Un team di esperti indirizza i ragazzi alle superiori
Data: Venerdì, 12 marzo 2010 ore 20:28:30 CET
Argomento: Redazione


Tommaso De Luca, preside e orientatore dell’Itis Pininfarina di Moncalieri, è estenuato: da settimane sta girando per le scuole medie di Torino e dintorni cercando di spiegare che, in fondo, anche un tecnico industriale è adatto alle ragazze.
Lui, per rendere dolce la vita alle sue 40 studentesse (su 960 iscritti) ce la mette tutta, con corsi di teatro e di hip hop.
Ma il messaggio non passa: «Purtroppo credono ancora che dalle nostre aule si entri in un’officina rumorosa e unta, indossando una tuta blu».
Siamo a due settimane dalla chiusura delle iscrizioni alle secondarie: giorni frenetici per gli studenti e per chi deve indirizzarli, gli orientatori scolastici.

In realtà il primo consiglio è già arrivato: è definito “orientativo” ed è stato preparato dagli insegnanti delle medie.
Peccato che i destinatari ne facciano carta straccia: secondo il Cisem (l’istituto di ricerca della provincia di Milano), solo l’8 per cento degli studenti ne tiene conto.
Il compito dell’orientatore quindi è delicato: se un ragazzo sceglie bene, non abbandonerà il suo percorso.
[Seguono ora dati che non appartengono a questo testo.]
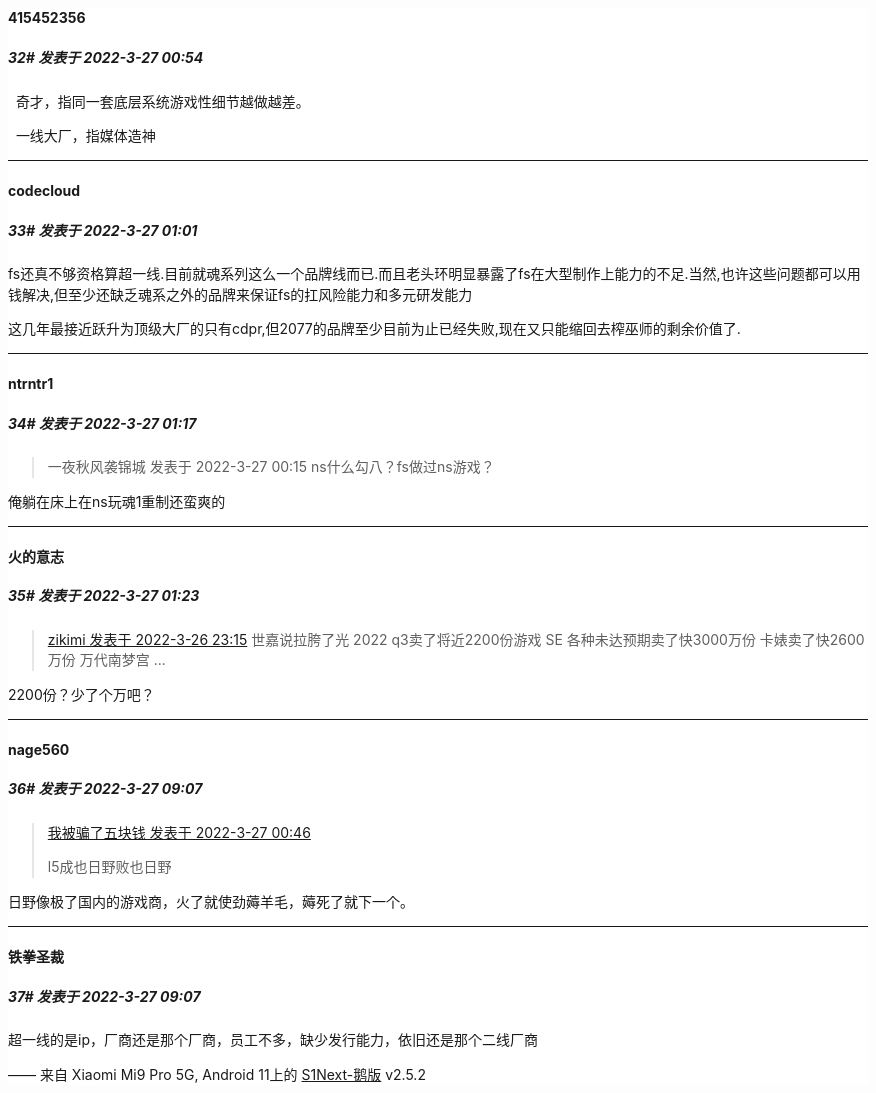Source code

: ####  415452356  
##### 32#       发表于 2022-3-27 00:54

  奇才，指同一套底层系统游戏性细节越做越差。

  一线大厂，指媒体造神

*****

####  codecloud  
##### 33#       发表于 2022-3-27 01:01

fs还真不够资格算超一线.目前就魂系列这么一个品牌线而已.而且老头环明显暴露了fs在大型制作上能力的不足.当然,也许这些问题都可以用钱解决,但至少还缺乏魂系之外的品牌来保证fs的扛风险能力和多元研发能力

这几年最接近跃升为顶级大厂的只有cdpr,但2077的品牌至少目前为止已经失败,现在又只能缩回去榨巫师的剩余价值了.

*****

####  ntrntr1  
##### 34#       发表于 2022-3-27 01:17

<blockquote>一夜秋风袭锦城 发表于 2022-3-27 00:15
ns什么勾八？fs做过ns游戏？</blockquote>
俺躺在床上在ns玩魂1重制还蛮爽的

*****

####  火的意志  
##### 35#       发表于 2022-3-27 01:23

<blockquote><a href="httphttps://bbs.saraba1st.com/2b/forum.php?mod=redirect&amp;goto=findpost&amp;pid=55199059&amp;ptid=2060168" target="_blank">zikimi 发表于 2022-3-26 23:15</a>
世嘉说拉胯了光 2022 q3卖了将近2200份游戏 SE 各种未达预期卖了快3000万份 卡婊卖了快2600万份 万代南梦宫 ...</blockquote>
2200份？少了个万吧？

*****

####  nage560  
##### 36#       发表于 2022-3-27 09:07

<blockquote><a href="httphttps://bbs.saraba1st.com/2b/forum.php?mod=redirect&amp;goto=findpost&amp;pid=55199958&amp;ptid=2060168" target="_blank">我被骗了五块钱 发表于 2022-3-27 00:46</a>

l5成也日野败也日野</blockquote>
日野像极了国内的游戏商，火了就使劲薅羊毛，薅死了就下一个。

*****

####  铁拳圣裁  
##### 37#       发表于 2022-3-27 09:07

超一线的是ip，厂商还是那个厂商，员工不多，缺少发行能力，依旧还是那个二线厂商

—— 来自 Xiaomi Mi9 Pro 5G, Android 11上的 [S1Next-鹅版](https://github.com/ykrank/S1-Next/releases) v2.5.2
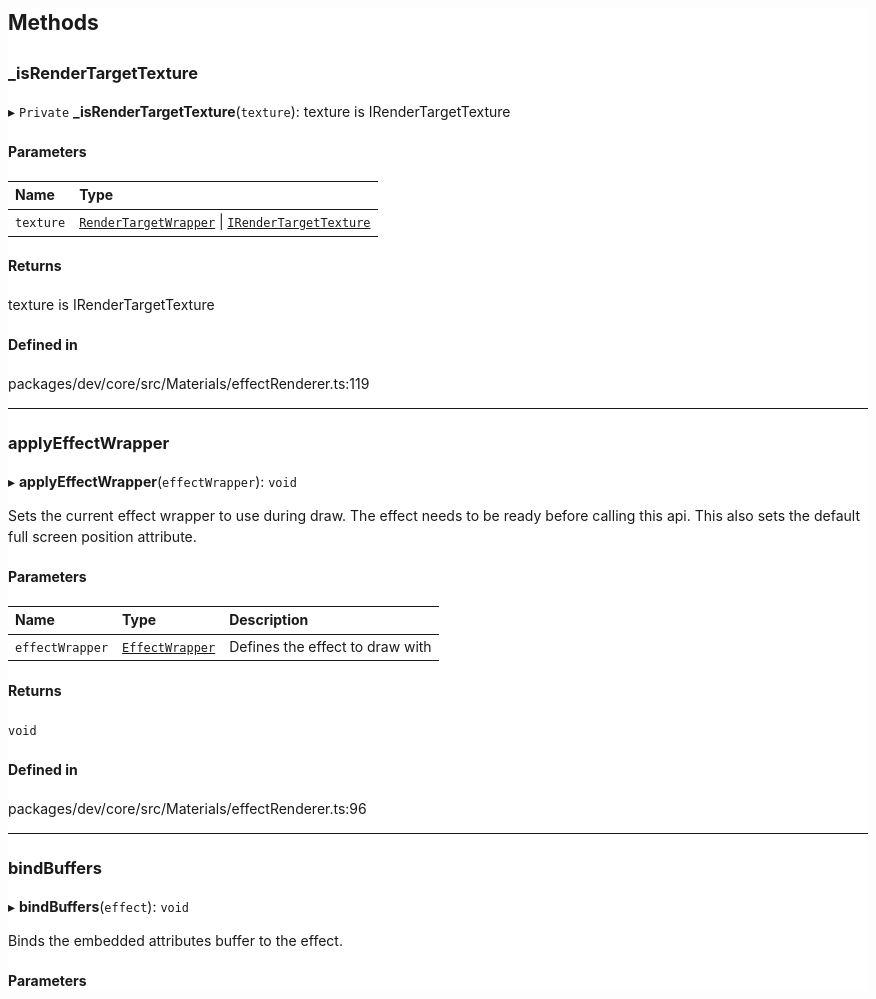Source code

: ## Methods

### \_isRenderTargetTexture

▸ `Private` **_isRenderTargetTexture**(`texture`): texture is IRenderTargetTexture

#### Parameters

| Name | Type |
| :------ | :------ |
| `texture` | [`RenderTargetWrapper`](RenderTargetWrapper.md) \| [`IRenderTargetTexture`](../interfaces/IRenderTargetTexture.md) |

#### Returns

texture is IRenderTargetTexture

#### Defined in

packages/dev/core/src/Materials/effectRenderer.ts:119

___

### applyEffectWrapper

▸ **applyEffectWrapper**(`effectWrapper`): `void`

Sets the current effect wrapper to use during draw.
The effect needs to be ready before calling this api.
This also sets the default full screen position attribute.

#### Parameters

| Name | Type | Description |
| :------ | :------ | :------ |
| `effectWrapper` | [`EffectWrapper`](EffectWrapper.md) | Defines the effect to draw with |

#### Returns

`void`

#### Defined in

packages/dev/core/src/Materials/effectRenderer.ts:96

___

### bindBuffers

▸ **bindBuffers**(`effect`): `void`

Binds the embedded attributes buffer to the effect.

#### Parameters
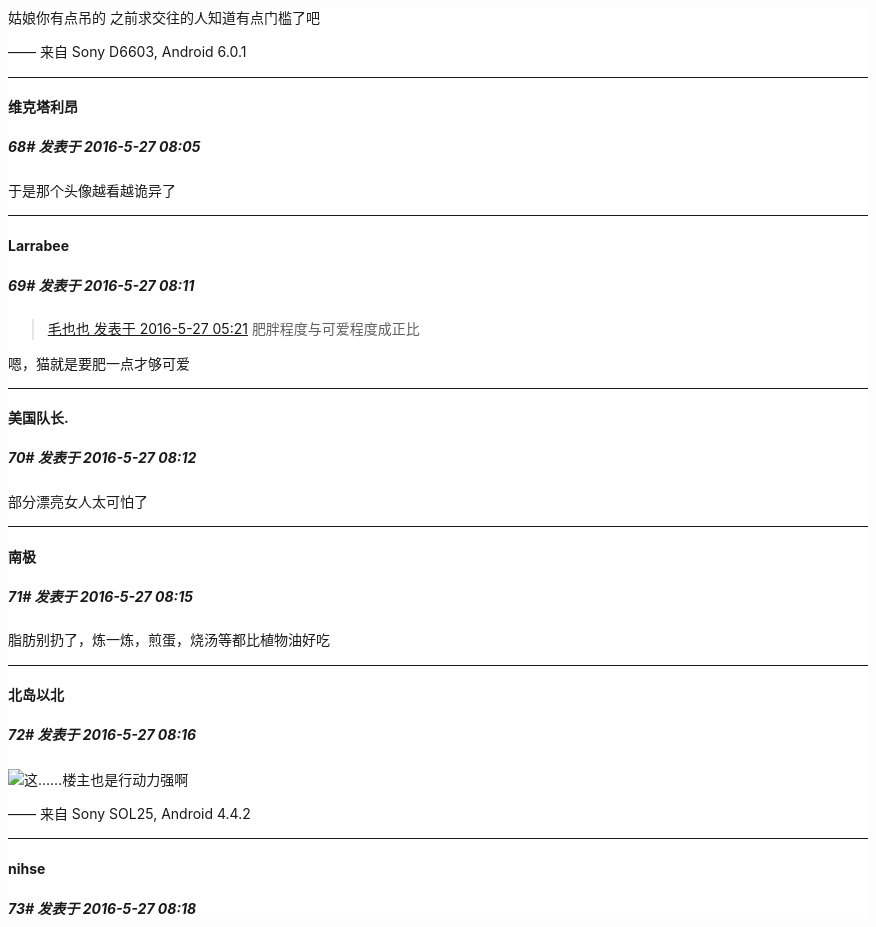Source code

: 
姑娘你有点吊的
之前求交往的人知道有点门槛了吧

—— 来自 Sony D6603, Android 6.0.1


*****

####  维克塔利昂  
##### 68#       发表于 2016-5-27 08:05


于是那个头像越看越诡异了


*****

####  Larrabee  
##### 69#       发表于 2016-5-27 08:11


<blockquote><a href="httphttps://bbs.saraba1st.com/2b/forum.php?mod=redirect&amp;amp;goto=findpost&amp;amp;pid=32540437&amp;amp;ptid=1280850" target="_blank">毛也也 发表于 2016-5-27 05:21</a>
肥胖程度与可爱程度成正比</blockquote>
嗯，猫就是要肥一点才够可爱


*****

####  美国队长.  
##### 70#       发表于 2016-5-27 08:12


部分漂亮女人太可怕了


*****

####  南极  
##### 71#       发表于 2016-5-27 08:15


脂肪别扔了，炼一炼，煎蛋，烧汤等都比植物油好吃


*****

####  北岛以北  
##### 72#       发表于 2016-5-27 08:16


<img src="https://static.saraba1st.com/image/smiley/nq/001.gif" referrerpolicy="no-referrer">这……楼主也是行动力强啊

—— 来自 Sony SOL25, Android 4.4.2


*****

####  nihse  
##### 73#       发表于 2016-5-27 08:18
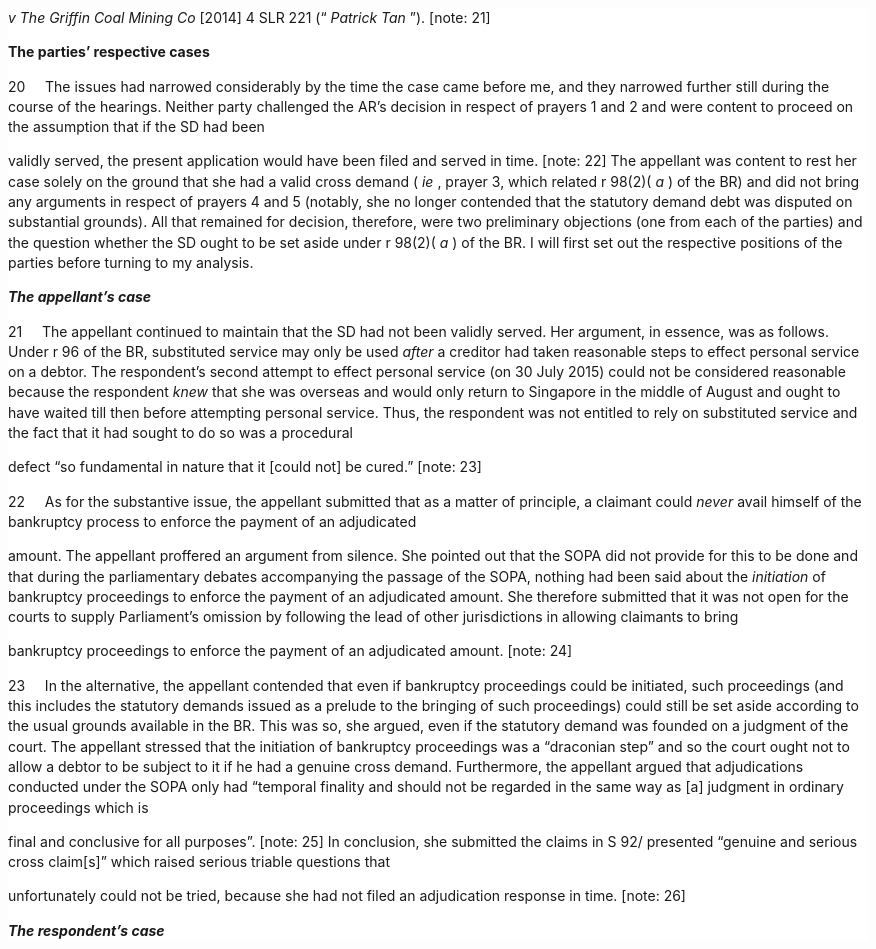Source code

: _v The Griffin Coal Mining Co_ <span class="citation">[2014] 4 SLR 221</span> (“ _Patrick Tan_ ”). [note: 21] 

**The parties’ respective cases** 

20     The issues had narrowed considerably by the time the case came before me, and they narrowed further still during the course of the hearings. Neither party challenged the AR’s decision in respect of prayers 1 and 2 and were content to proceed on the assumption that if the SD had been 

validly served, the present application would have been filed and served in time. [note: 22] The appellant was content to rest her case solely on the ground that she had a valid cross demand ( _ie_ , prayer 3, which related r 98(2)( _a_ ) of the BR) and did not bring any arguments in respect of prayers 4 and 5 (notably, she no longer contended that the statutory demand debt was disputed on substantial grounds). All that remained for decision, therefore, were two preliminary objections (one from each of the parties) and the question whether the SD ought to be set aside under r 98(2)( _a_ ) of the BR. I will first set out the respective positions of the parties before turning to my analysis. 

**_The appellant’s case_** 

21     The appellant continued to maintain that the SD had not been validly served. Her argument, in essence, was as follows. Under r 96 of the BR, substituted service may only be used _after_ a creditor had taken reasonable steps to effect personal service on a debtor. The respondent’s second attempt to effect personal service (on 30 July 2015) could not be considered reasonable because the respondent _knew_ that she was overseas and would only return to Singapore in the middle of August and ought to have waited till then before attempting personal service. Thus, the respondent was not entitled to rely on substituted service and the fact that it had sought to do so was a procedural 

defect “so fundamental in nature that it [could not] be cured.” [note: 23] 

22     As for the substantive issue, the appellant submitted that as a matter of principle, a claimant could _never_ avail himself of the bankruptcy process to enforce the payment of an adjudicated 


amount. The appellant proffered an argument from silence. She pointed out that the SOPA did not provide for this to be done and that during the parliamentary debates accompanying the passage of the SOPA, nothing had been said about the _initiation_ of bankruptcy proceedings to enforce the payment of an adjudicated amount. She therefore submitted that it was not open for the courts to supply Parliament’s omission by following the lead of other jurisdictions in allowing claimants to bring 

bankruptcy proceedings to enforce the payment of an adjudicated amount. [note: 24] 

23     In the alternative, the appellant contended that even if bankruptcy proceedings could be initiated, such proceedings (and this includes the statutory demands issued as a prelude to the bringing of such proceedings) could still be set aside according to the usual grounds available in the BR. This was so, she argued, even if the statutory demand was founded on a judgment of the court. The appellant stressed that the initiation of bankruptcy proceedings was a “draconian step” and so the court ought not to allow a debtor to be subject to it if he had a genuine cross demand. Furthermore, the appellant argued that adjudications conducted under the SOPA only had “temporal finality and should not be regarded in the same way as [a] judgment in ordinary proceedings which is 

final and conclusive for all purposes”. [note: 25] In conclusion, she submitted the claims in S 92/ presented “genuine and serious cross claim[s]” which raised serious triable questions that 

unfortunately could not be tried, because she had not filed an adjudication response in time. [note: 26] 

**_The respondent’s case_** 
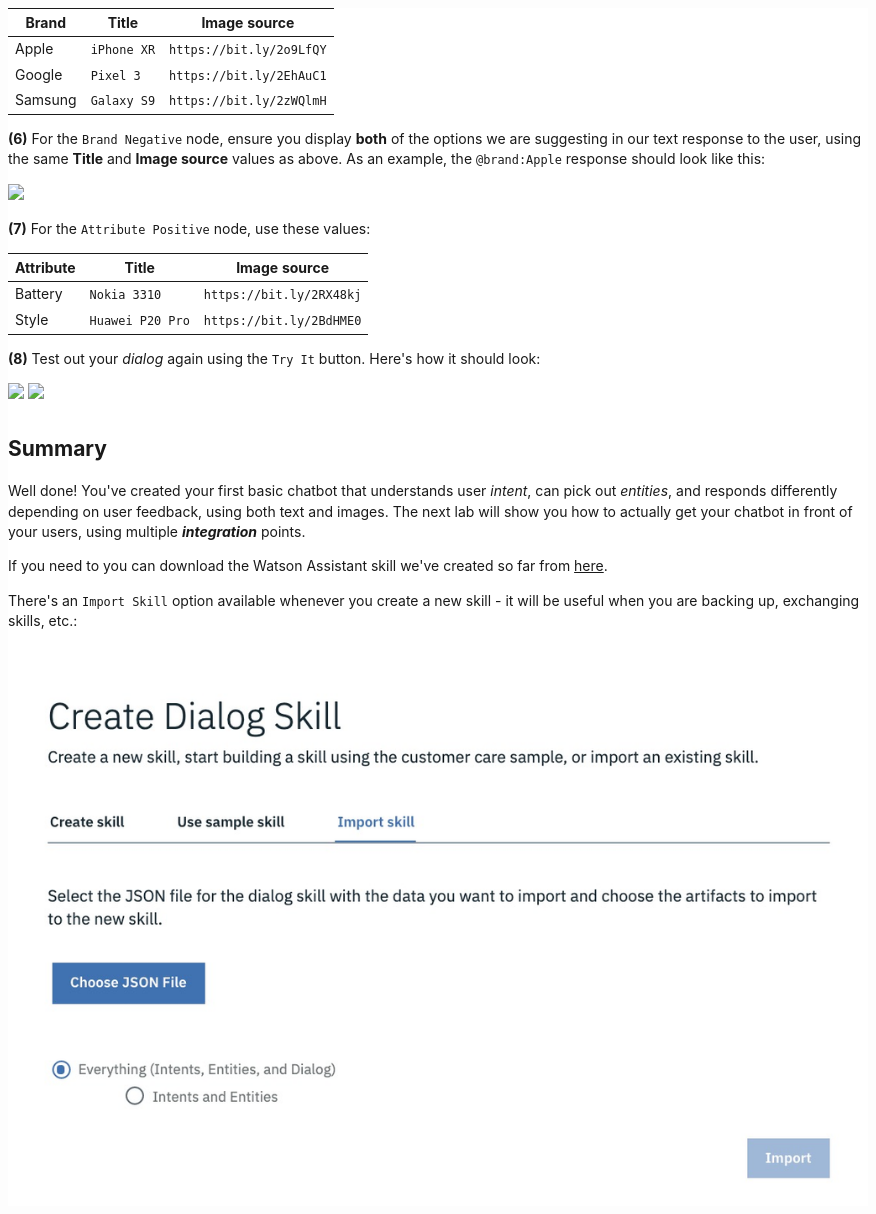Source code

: Brand   | Title     | Image source
--------|-----------|-----------------------
Apple   | `iPhone XR` | `https://bit.ly/2o9LfQY`
Google  | `Pixel 3`   | `https://bit.ly/2EhAuC1`
Samsung | `Galaxy S9` | `https://bit.ly/2zWQlmH`

**(6)** For the `Brand Negative` node, ensure you display **both** of the options we are suggesting in our text response to the user, using the same **Title** and **Image source** values as above. As an example, the `@brand:Apple` response should look like this:

![](./images/46-image-negative.jpg)

**(7)** For the `Attribute Positive` node, use these values:

Attribute | Title            | Image source
----------|------------------|-------------------------
Battery   | `Nokia 3310 `    | `https://bit.ly/2RX48kj`
Style     | `Huawei P20 Pro` | `https://bit.ly/2BdHME0`

**(8)** Test out your _dialog_ again using the `Try It` button. Here's how it should look:

![](./images/47-image-try-negative.jpg)
![](./images/48-image-try-style.jpg)

## Summary
Well done! You've created your first basic chatbot that understands user _intent_, can pick out _entities_, and responds differently depending on user feedback, using both text and images. The next lab will show you how to actually get your chatbot in front of your users, using multiple _**integration**_ points.

If you need to you can download the Watson Assistant skill we've created so far from [here](./assistant/skill-Phone-Advisor-lab-1.json).

There's an `Import Skill` option available whenever you create a new skill - it will be useful when you are backing up, exchanging skills, etc.:

  ![](./images/34-import-skill.jpg)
E in Italia, uno studente su cinque dopo la terza media fa sparire le sue tracce.
A Milano il responsabile del servizio orientamento del Comune è, da vent’anni, Francesco Dell’Oro. Lo incontriamo all’uscita di una media, dove ha tenuto lezione in una seconda.
Ha mostrato un gioco: «C’è un’autostrada con le sue “stazioni di servizio”: la prima adolescenza, i compagni di viaggio».
A che servono? «Sono spazi in bianco, che spetta al ragazzo riempire.
In modo da arrivare al traguardo, cioè alle superiori, con consapevolezza».
Dell’Oro e i suoi quattro collaboratori vedono ogni anno 11.000 studenti e fanno 700 colloqui individuali.
«Il compito principale è rassicurarli: hanno poca autostima, non si fidano di se stessi».
Le domande dei ragazzi? «Non si interrogano più sul domani. Conta solo il presente».
Conferma Graziano Zuffi, da vent’anni orientatore a Trento. «Una volta, gli adolescenti erano proiettati sul futuro. Oggi invece non riescono a vedere un approdo, si sentono alla deriva.
Per questo, cercano di capire il senso di quello che stanno facendo: che senso ha andare a scuola? Che senso ha fare sacrifici? ».
Zuffi cita i dati sulla dispersione in Trentino, il 7-8 per cento, più bassi della media nazionale.